##### Excerpt to read #####

More than two dozen Oregon lobbyists work for both sides on climate change, report finds

More than two dozen Oregon lobbyists are advocating policies on behalf of industries that contribute to climate change while also representing those that fight and respond to climate challenges, according to a report from a lobbying watchdog group.

Researchers at the group, Pennsylvania-based F Minus, launched last summer, compiled a database that shows that more than 1,500 lobbyists across the country are working at the state level for the fossil fuels industry as well as for conservation groups, public health entities, social justice organizations and local governments trying to respond to environmental and health issues caused by the burning of those fuels.

“Climate change is a holistic problem,” F Minus founder and executive director, James Browning, said at a recent news conference. “The activities of some clients do affect others when they make climate matters worse.”

Researchers identified at least 28 Oregon lobbyists, among the more than 1,000 registered in the state, who are working for more than 500 organizations and companies with conflicting values around climate change. They completed the analysis of Oregon lobbyists in January. 

Among the 28 lobbyists is one who is working for both the state’s largest natural gas utility, NW Natural, a heavy greenhouse gas emitter, while also lobbying for the Portland-based Wild Salmon Center, a conservation group that works to protect fish species suffering from climate change. Lobbyists at Portland-based Oxley & Associates, represent a petroleum association and advocate policies for the American Red Cross, which aids people affected by large wildfires and floods that are increasingly exacerbated by climate change. 

As one example, Browning said Kylie Grunow lobbies for a site he frequented as a boy, the Tualatin Hills Park & Recreation District, while also working for British Petroleum, or BP. 

Browning said the park’s leaders espouse a spirit of responsibility and stewardship for the climate and aim to be leaders on climate change.

“Then their own lobbyist is working for one of the most rapacious fossil fuel companies in the world,” he said.

As F Minus’ director, Browning is calling on foundations, nonprofits and governments to cut ties with lobbyists and firms that represent fossil fuel companies and associations. He recently visited Portland’s Metro Council to discuss the possibility of putting out a statement saying local governments should not work with fossil fuel lobbyists.

##### Dataset records #####

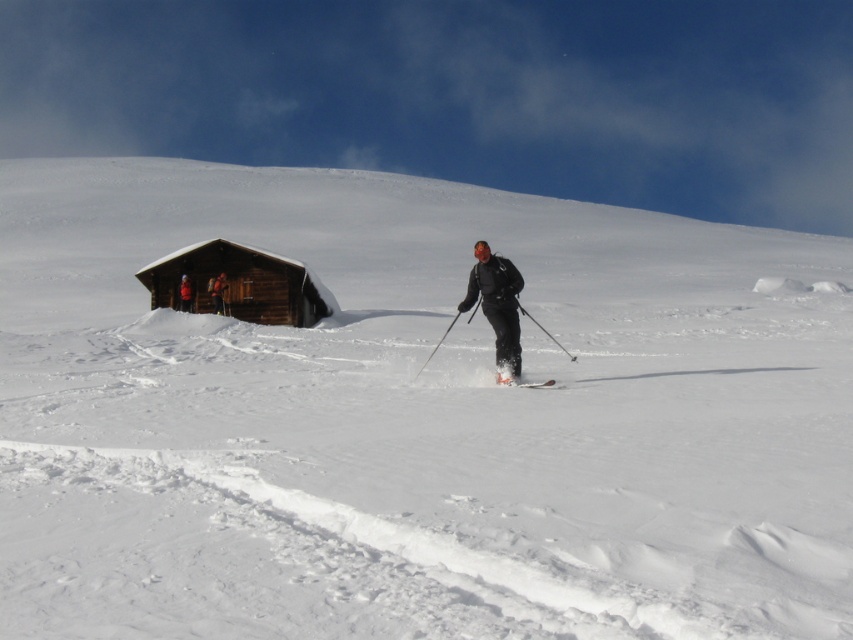
Question: Can you confirm if matte black ski suit at center is positioned to the left of orange fabric jacket at left?

Choices:
 (A) yes
 (B) no

Answer: (B)

Question: Can you confirm if brown wooden log cabin at upper left is thinner than matte black ski suit at center?

Choices:
 (A) no
 (B) yes

Answer: (A)

Question: Among these points, which one is nearest to the camera?

Choices:
 (A) (224, 312)
 (B) (184, 278)
 (C) (233, 300)

Answer: (A)

Question: Which point is closer to the camera?

Choices:
 (A) brown wooden log cabin at upper left
 (B) orange fabric jacket at left

Answer: (B)

Question: Among these objects, which one is nearest to the camera?

Choices:
 (A) orange fabric jacket at left
 (B) matte black ski suit at center
 (C) white matte ski at center

Answer: (C)

Question: Is brown wooden log cabin at upper left above matte black ski suit at center?

Choices:
 (A) no
 (B) yes

Answer: (B)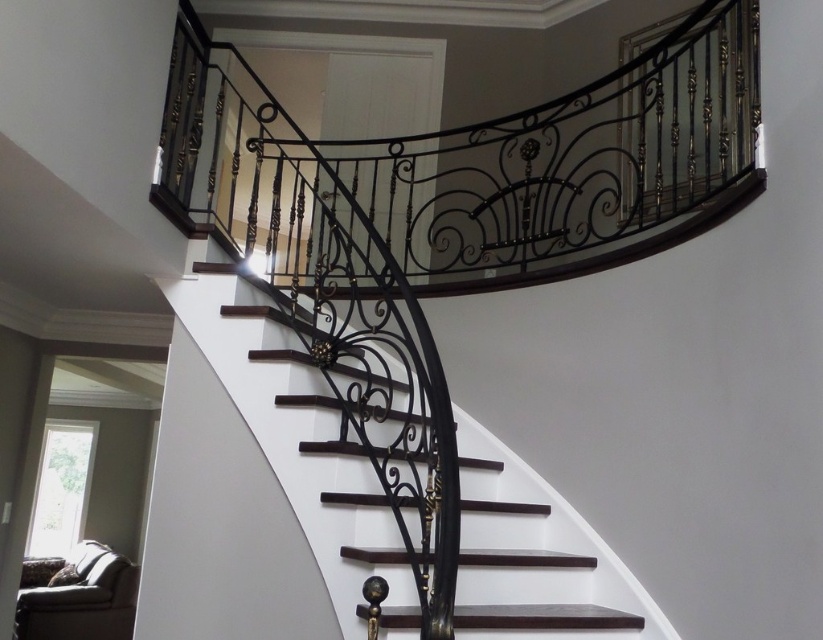
Question: Does black wrought iron balustrade at upper center come behind dark wood stairs at center?

Choices:
 (A) yes
 (B) no

Answer: (A)

Question: Does black wrought iron balustrade at upper center have a greater width compared to dark wood stairs at center?

Choices:
 (A) no
 (B) yes

Answer: (B)

Question: Is black wrought iron balustrade at upper center bigger than dark wood stairs at center?

Choices:
 (A) no
 (B) yes

Answer: (B)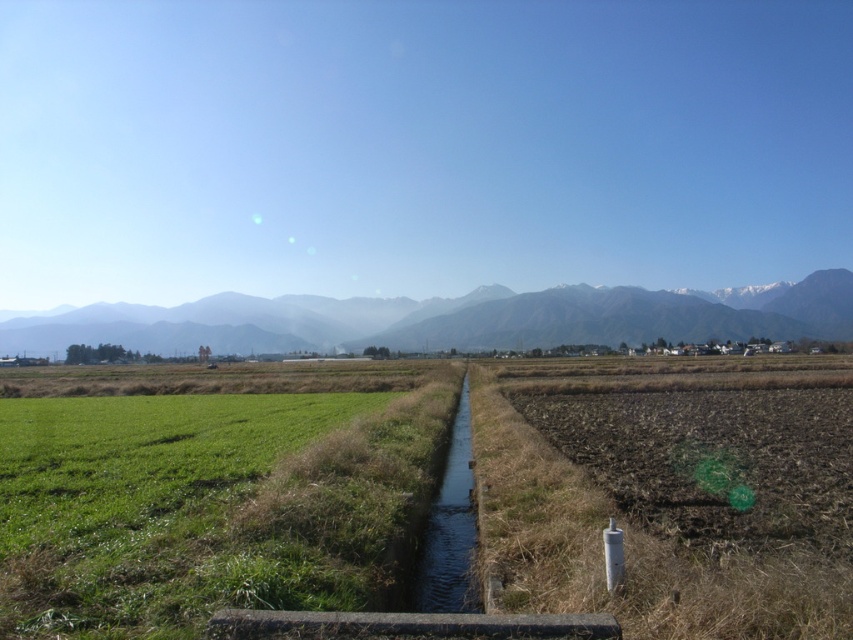
Question: From the image, what is the correct spatial relationship of green grass at lower left in relation to clear water at center?

Choices:
 (A) below
 (B) above

Answer: (B)

Question: Can you confirm if green grassy farmland at center is smaller than grayish-brown mountain range at center?

Choices:
 (A) no
 (B) yes

Answer: (B)

Question: Which of the following is the closest to the observer?

Choices:
 (A) clear water at center
 (B) grayish-brown mountain range at center
 (C) green grassy farmland at center

Answer: (C)

Question: Which point is closer to the camera?

Choices:
 (A) (10, 500)
 (B) (837, 289)
 (C) (471, 504)

Answer: (A)

Question: Does green grass at lower left appear on the left side of grayish-brown mountain range at center?

Choices:
 (A) yes
 (B) no

Answer: (A)

Question: Which object is positioned closest to the grayish-brown mountain range at center?

Choices:
 (A) green grass at lower left
 (B) clear water at center
 (C) green grassy farmland at center

Answer: (C)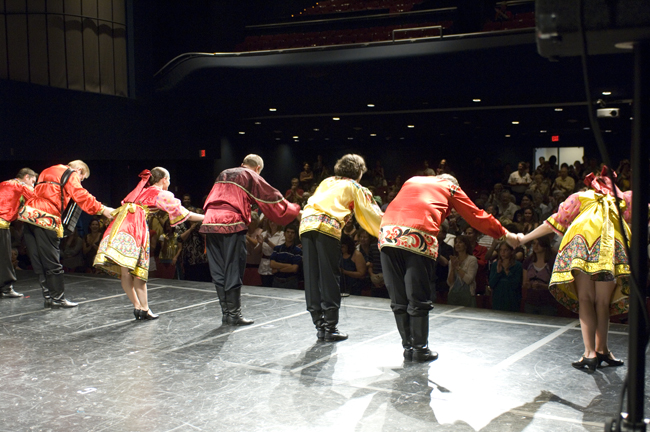
Identify the location of exit sign. (554, 142), (197, 154).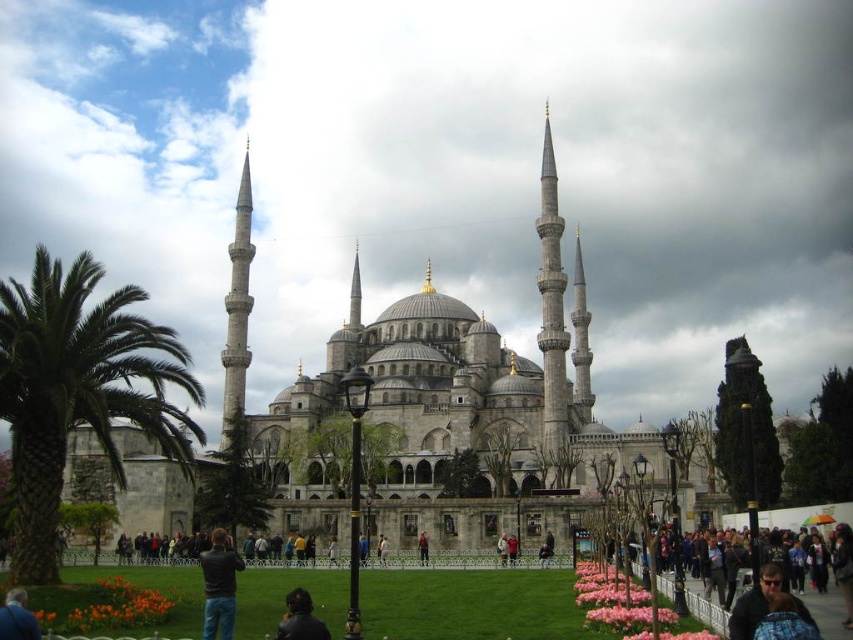
Question: Which point is farther from the camera taking this photo?

Choices:
 (A) (9, 637)
 (B) (425, 536)
 (C) (322, 636)

Answer: (B)

Question: Which point is farther to the camera?

Choices:
 (A) dark brown leather jacket at lower center
 (B) green leafy palm tree at left

Answer: (B)

Question: In this image, where is dark brown leather jacket at lower center located relative to dark blue jeans at center?

Choices:
 (A) left
 (B) right

Answer: (A)

Question: Which point is farther from the camera taking this photo?

Choices:
 (A) (6, 611)
 (B) (160, 328)

Answer: (B)

Question: Does dark brown leather jacket at lower center appear on the right side of dark blue jacket at lower left?

Choices:
 (A) yes
 (B) no

Answer: (A)

Question: Does green leafy palm tree at left come in front of dark brown leather jacket at lower center?

Choices:
 (A) no
 (B) yes

Answer: (A)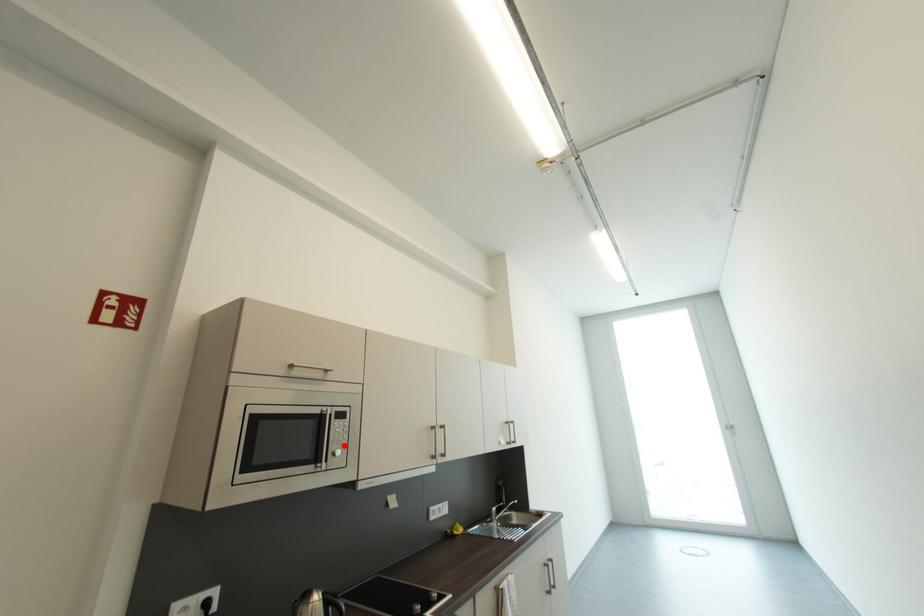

#####

> _The tasks_:
[A] In the article about Oregon lobbyists who work on both sides of climate change, which clients of those lobbyists are identified by name?
[B] Carry on the article about Oregon lobbyists who represent both sides on climate change, picking up after its last paragraph.

> _Solved problems_:
[A]
- NW Natural
- Wild Salmon Center
- American Red Cross
- Tualatin Hills Park & Recreation District
- British Petroleum (BP)

[B]
Fossil fuel companies bear great responsibility, he said, for pushing the planet beyond 1.5 degree Celsius or 2.7 degree Fahrenheit rise in average global surface temperatures considered the tipping point for larger and more frequent catastrophic climate events. Last year was the first in recorded history when that average global temperature increase was recorded every month throughout the year. But it is not considered a permanent temperature change yet, scientists at the European Union’s Copernicus Climate Change Service recently reported. 

The Wild Salmon Center hired Phil Donovan of the lobbying firm NW Public Affairs in Tigard several years ago to advocate policies to protect Northwest salmonids that are struggling to survive amid rising water temperatures, due in part to climate change. On its website, the Wild Salmon Center notes that climate change must be combatted to protect these species. Donovan also works for NWNatural, which contributes to warming waters due to climate change. Natural gas is almost entirely methane gas, among the most potent climate-warming greenhouse gases, which trap heat in the atmosphere. One-third of global warming is due to human-caused emissions of methane, according to the U.S. Environmental Protection Agency.

Oakley Brooks, communications director for the Wild Salmon Center, said the group is aware Donovan also lobbies for NW Natural.

“He and his colleagues at NW Public Affairs have been extremely effective in securing historic wins for wild fish, healthy forests and clean water in the Oregon Legislature over the last several years,” Brooks said in an email. 

Donovan did not respond to an email and phone call requesting comment.

Other lobbying firms highlighted in the F Minus database are Milio Capital Consulting, which represents a Canadian tar sands oil producer, TC Energy, as well as the recycling company Recology. The production of tar sands creates waste ponds full of heavy metals and non-biodegradable chemicals, at odds with Recology, researchers noted. The company’s tagline is “waste zero.”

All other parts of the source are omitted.